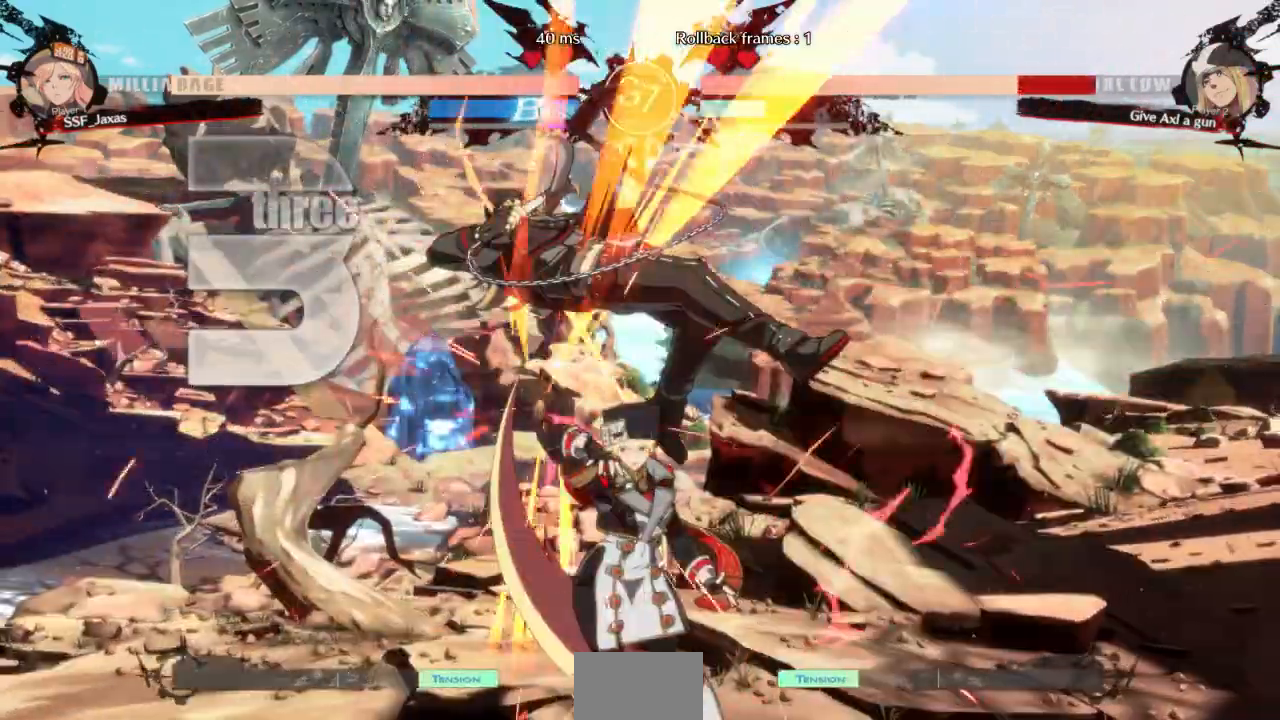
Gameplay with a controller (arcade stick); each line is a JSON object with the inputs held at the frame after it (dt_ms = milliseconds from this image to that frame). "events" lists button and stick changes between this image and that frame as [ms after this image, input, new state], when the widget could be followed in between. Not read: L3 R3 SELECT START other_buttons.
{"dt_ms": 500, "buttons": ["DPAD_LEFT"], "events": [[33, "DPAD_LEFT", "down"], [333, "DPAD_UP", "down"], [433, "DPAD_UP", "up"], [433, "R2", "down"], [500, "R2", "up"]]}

━━━━━━

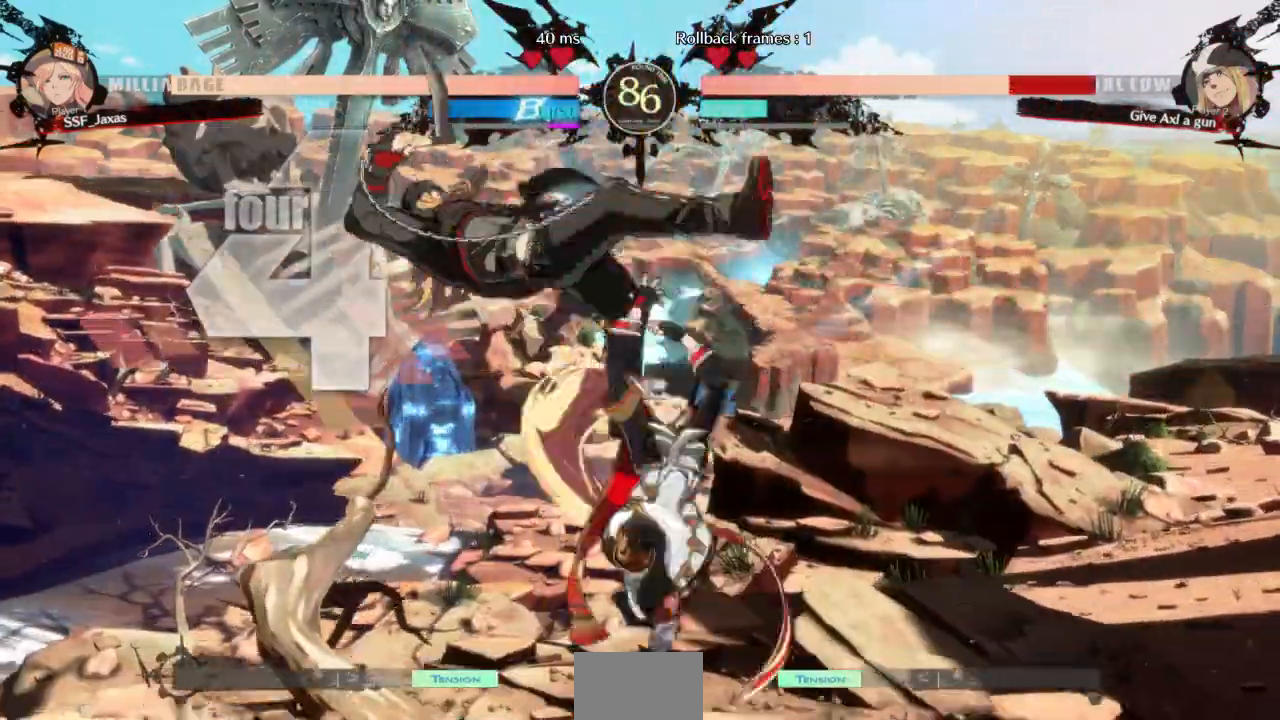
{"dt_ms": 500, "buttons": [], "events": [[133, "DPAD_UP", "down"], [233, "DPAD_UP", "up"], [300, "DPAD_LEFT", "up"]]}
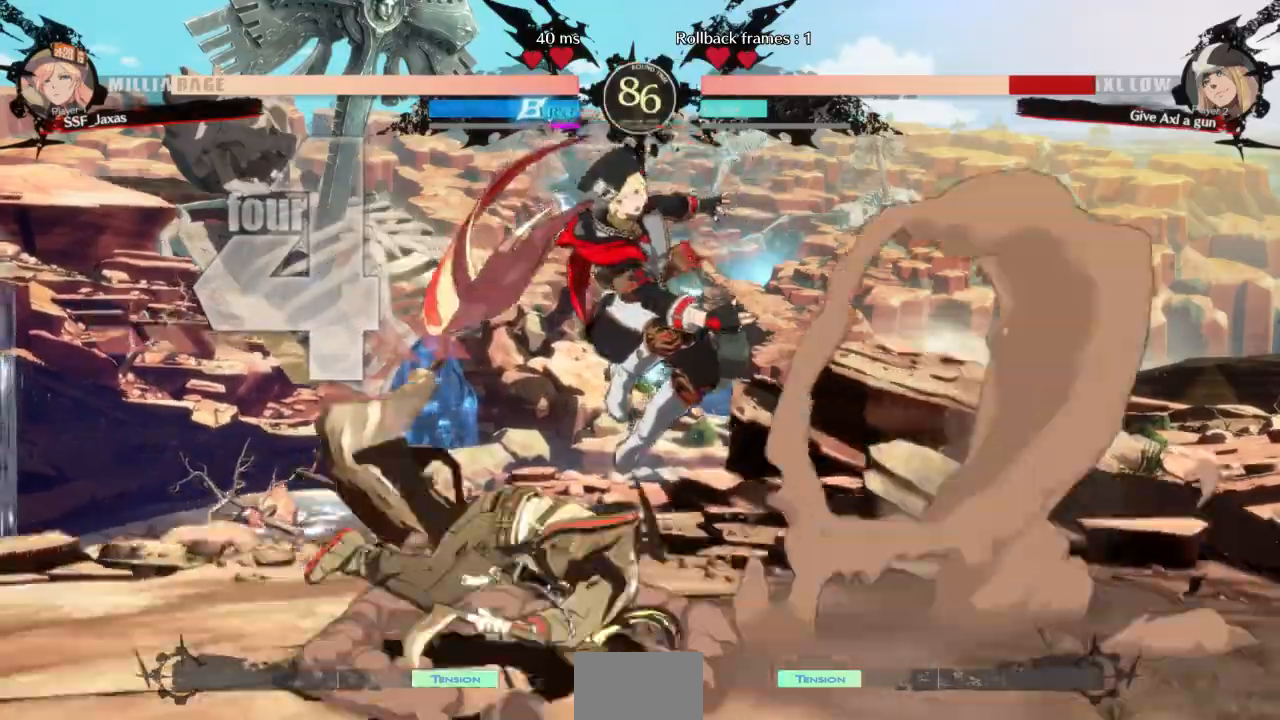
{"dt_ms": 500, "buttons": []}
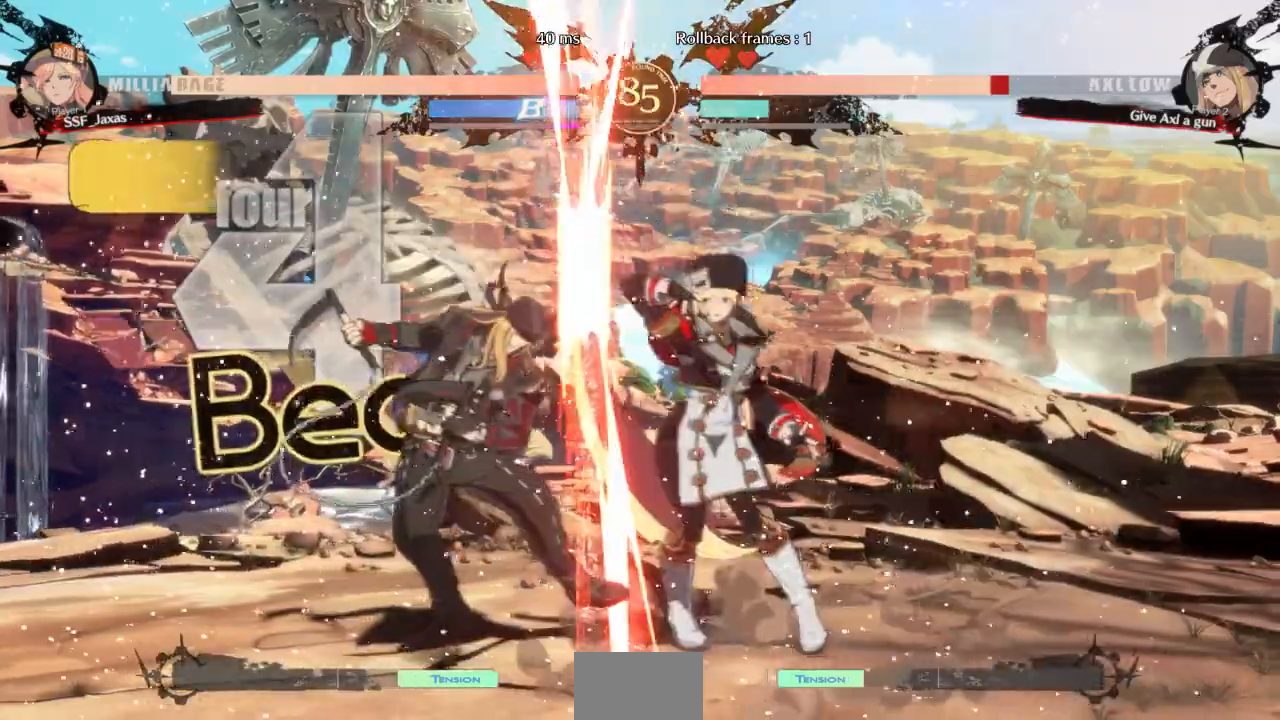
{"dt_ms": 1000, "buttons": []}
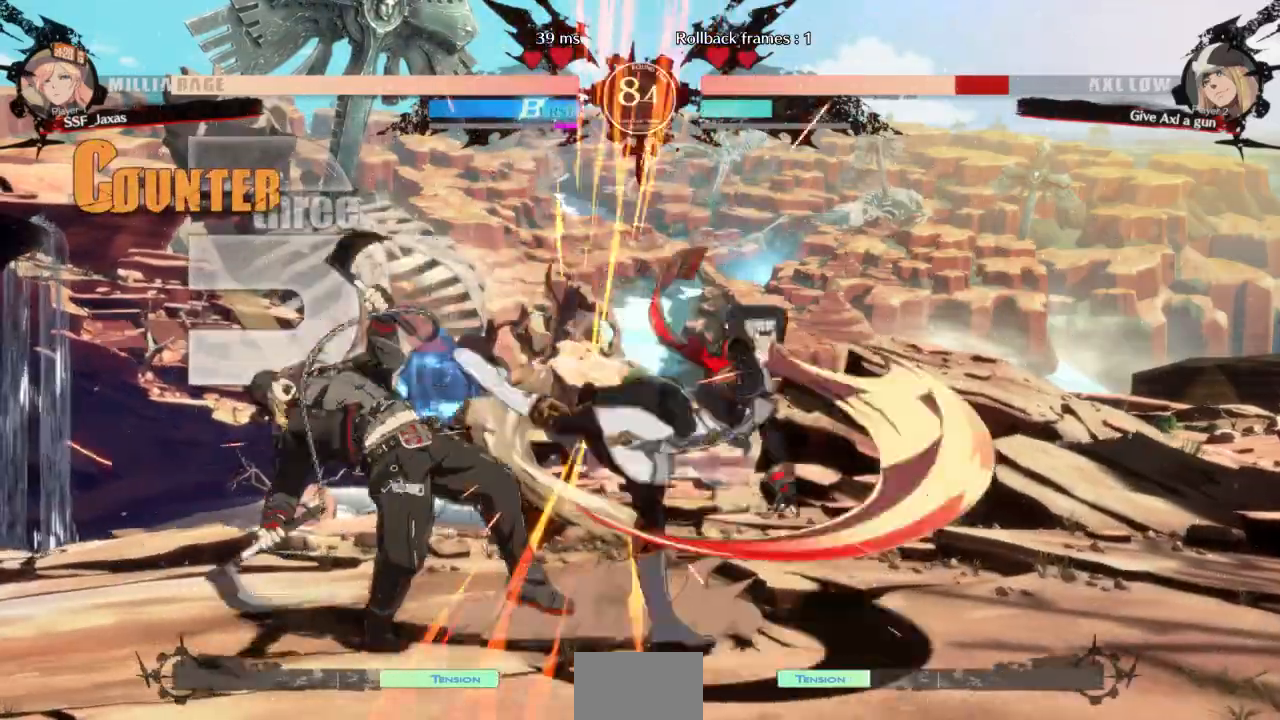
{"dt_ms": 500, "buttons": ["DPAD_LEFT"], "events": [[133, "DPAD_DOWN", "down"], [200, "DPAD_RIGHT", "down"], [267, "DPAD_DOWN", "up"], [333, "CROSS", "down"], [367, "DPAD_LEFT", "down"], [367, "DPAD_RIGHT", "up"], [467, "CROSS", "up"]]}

━━━━━━

» **What you will do**
What is the number of lines in the entries that include the string "down"? Reply with that number alone.

» **Written response**
3